You know that Italian deli in The Sopranos where Tony has his sit-downs at the checkered-cloth covered table out on the front sidewalk? Well, Lorenzo's is something like that, but a fancier version of a classic New Jersey shop. And as far as I know, no one has been dismembered in the back of Lorenzo's.
That said, the casual, welcoming vibe of this two-month-old haunt keeps people coming back, whether it be for a shot of espresso, a salami or muffaletta sandwich to go, or a sit-down pasta dinner with a hefty glass of Chianti. If you walk by the restaurant on a warm day, you can't help but be seduced: An open garage door floods the big, boxy space with fresh air, and tranquil diners spill out onto the Mississippi sidewalk.
Because Lorenzo's is four times larger than a typical Italian deli and also operates as a restaurant, first time diners might experience some confusion when they walk through the door--the bistro tables make you think a server will greet you, while casual folk drinking coffee and reading magazines indicate you should head back to the counter. The latter is the case, and once you make the trek, consult the hanging specials board above or the deli case below for a selection of culinary delights. Lorenzo also displays wine on the counter that you can order by the glass or bottle--and if you're not sure what you want, don't hesitate to ask the friendly staff for advice.

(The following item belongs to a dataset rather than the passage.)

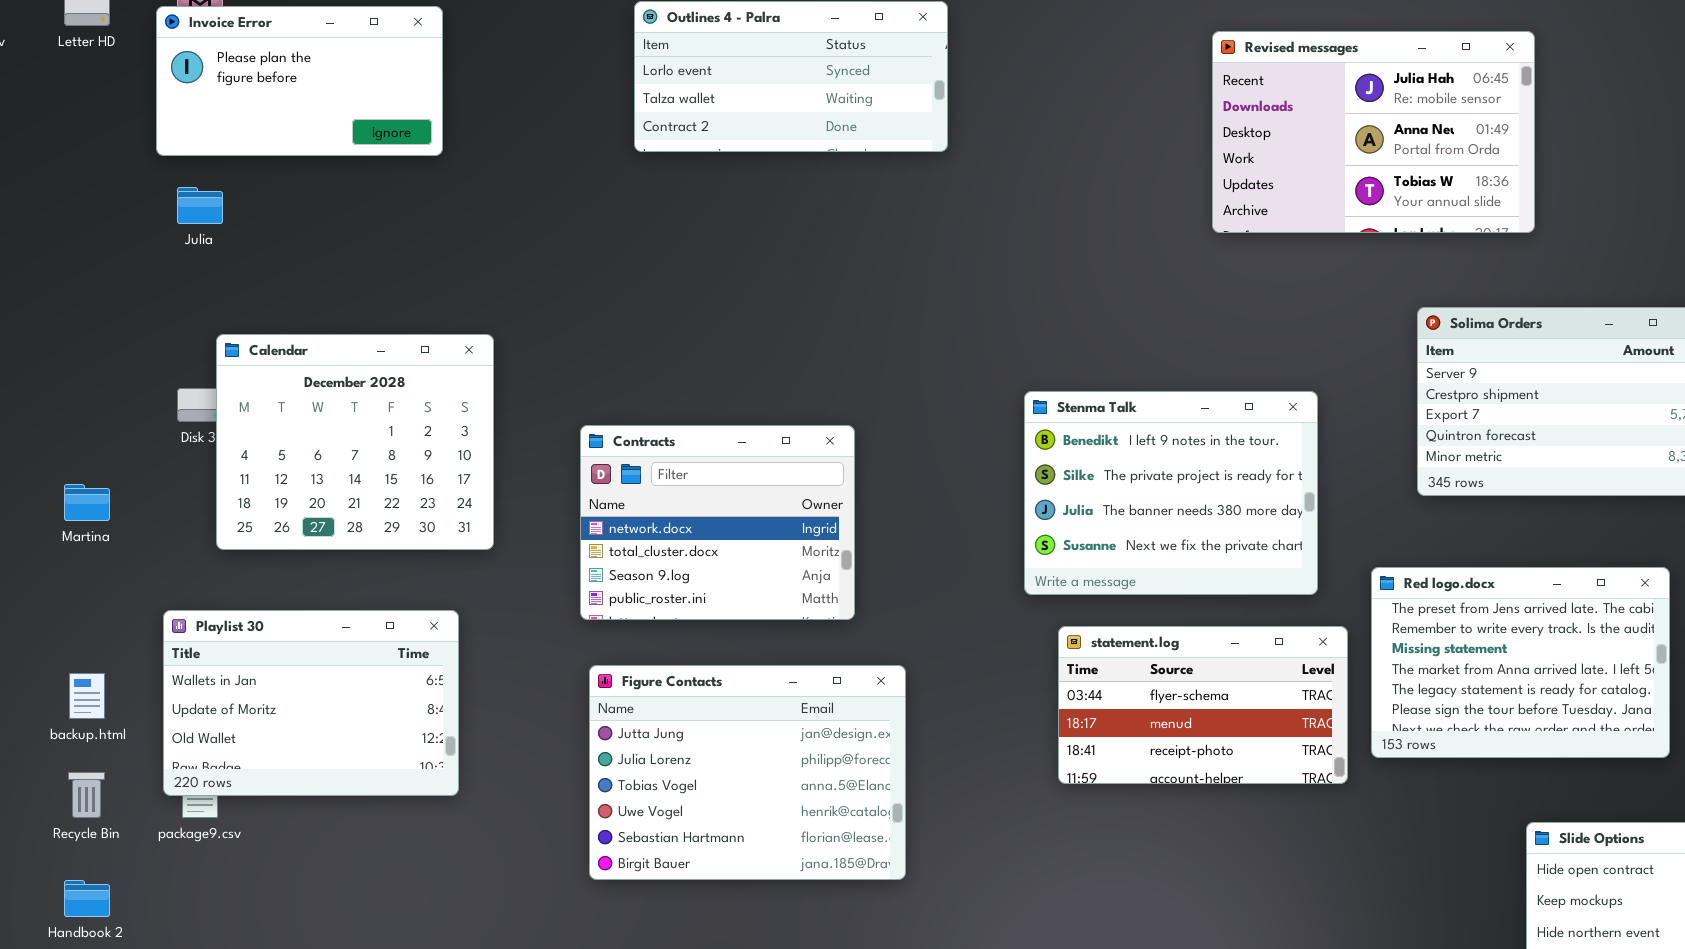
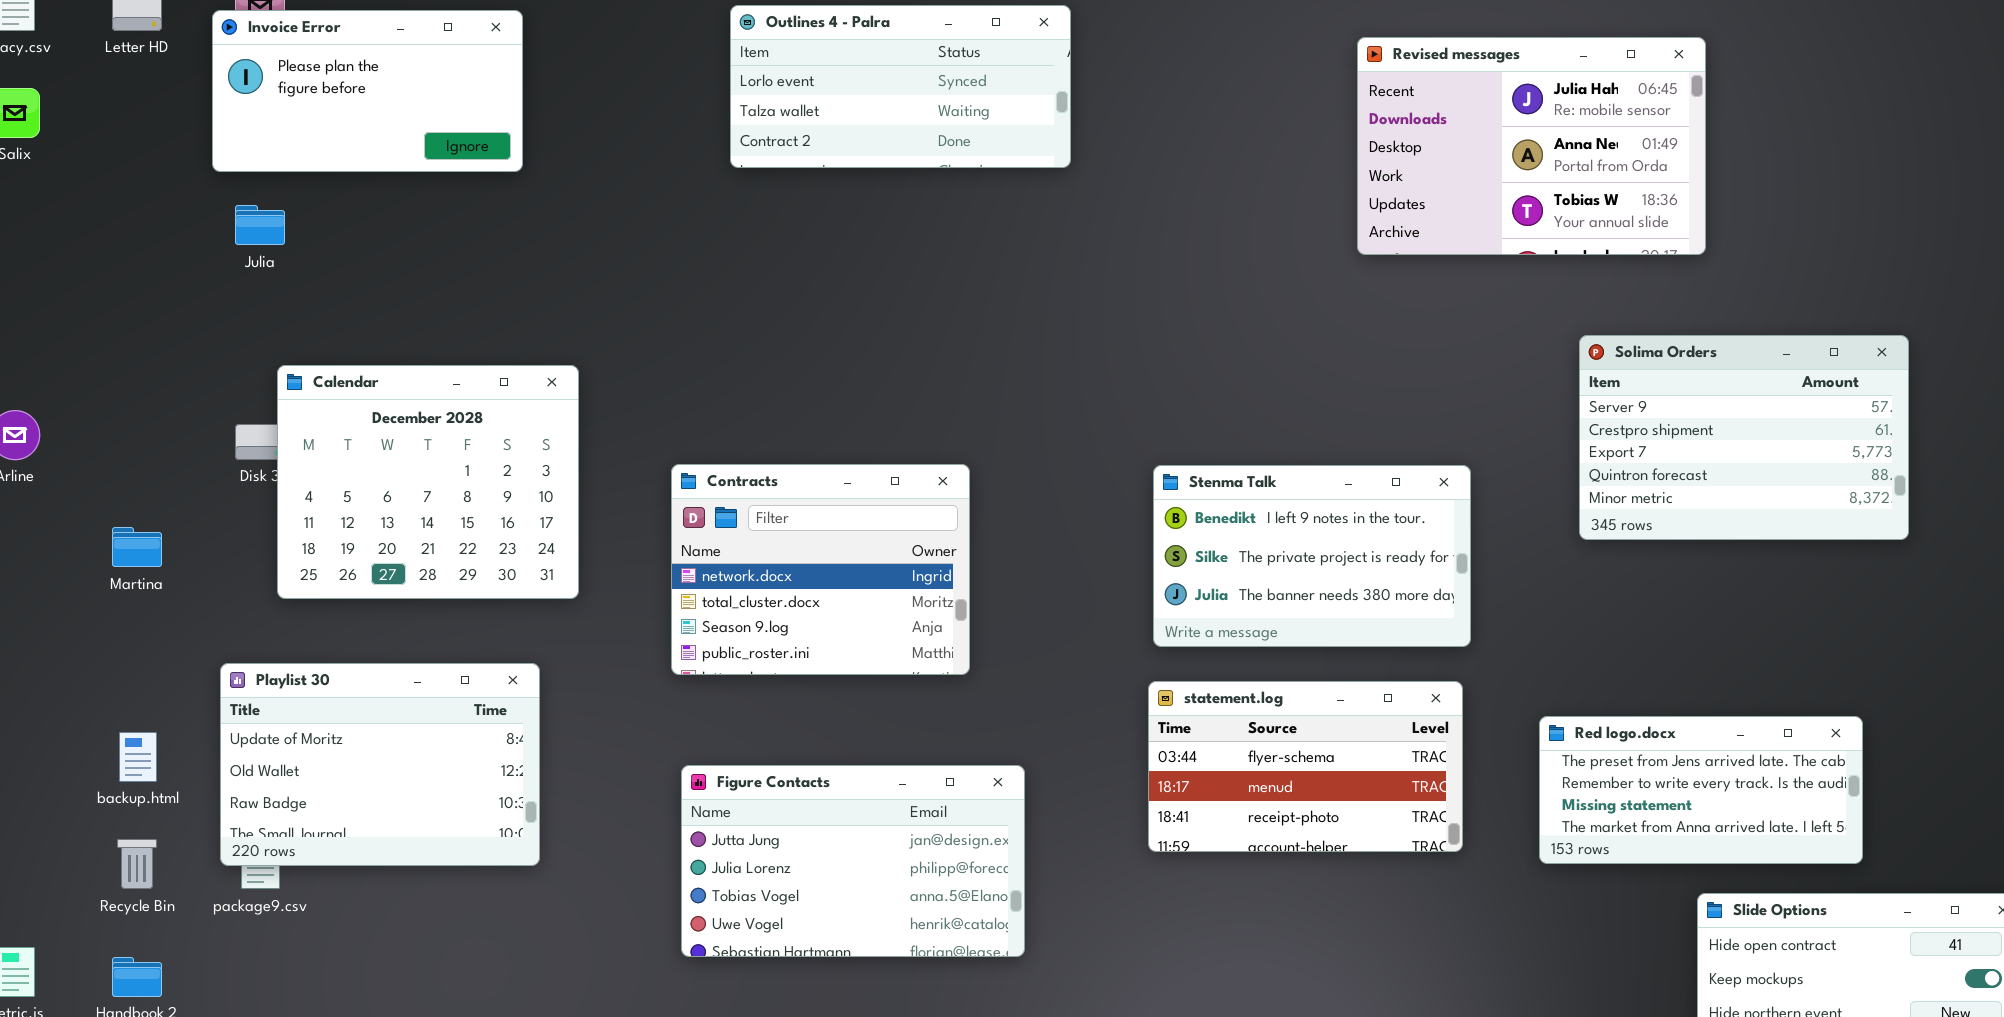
Stenma Talk: [1024,391,1318,595] -> [1153,465,1471,647], resized
Red logo.docx: [1371,567,1670,758] -> [1539,716,1863,864], moved, resized
Playlist 30: [163,610,459,796] -> [220,663,540,866], scrolled down 1 row
statement.log: [1058,626,1348,784] -> [1148,681,1463,852], moved
Figure Contacts: [589,665,906,880] -> [681,765,1025,957], resized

Specials change nightly, but they usually have a few salads, several pasta dishes, one meat dish, and an unbeatable antipasta platter. Incredibly delicious, the antipasta comes with tart, pickled vegetables--like cauliflower, onions, and extremely vinegary celery--salty meat slices, dense, sweet-and-tart sun-dried tomatoes, marshmallow-y fresh mozzarella balls, marinated olives, and the crown jewel, a mind-blowing pile of whipped Cannellini beans, which look like mashed potatoes. This unfamiliar delicacy is rich, creamy, airy, spiked with the potent taste of garlic, then drizzled with oil. Spread it on bread, or just roll a dollop around on your tongue.
Salads are creative, like the arugula and shaved fennel salad topped with chunks of salty grilled ricotta and dressed with a sharp, lemony vinaigrette. Likewise, pasta dishes stretch beyond the basics. Spaghetti marinara comes cooked al dente and tossed with flavorful and pleasantly thin red sauce, with whole basil leaves and melty globes of mozzarella. Lorenzo's steak dish is a tender, quality piece of meat slathered in marinara, then topped with melted mozzarella served on a bed of cakey polenta. And while polenta isn't for everyone (I always think of it as a cross between dinner and dessert), this version is moist, buttery, and probably the best I've had.
If you don't want to throw down $40 for a full dinner, lunchtime sandwiches will cost you less than five bucks, and here's the real insider tip: Lorenzo's deli case sells all the components of the antipasta platter (except the amazing whipped beans--bastards!) for extremely reasonable prices. While I occasionally find myself paying up to $10 a pound for pasta salad at Wild Oats or Whole Foods, Lorenzo's sells their marinated vegetables, olives, sun-dried tomatoes, etc. for around five dollars a pound. Take advantage of this incredible gourmet bargain while you can!
So, even though Lorenzo's accent isn't as thick as Paulie Gualtieri's--if you catch my drift--the restaurant adds a neighborhood-joint dynamic that keeps Mississippi's community vibe alive.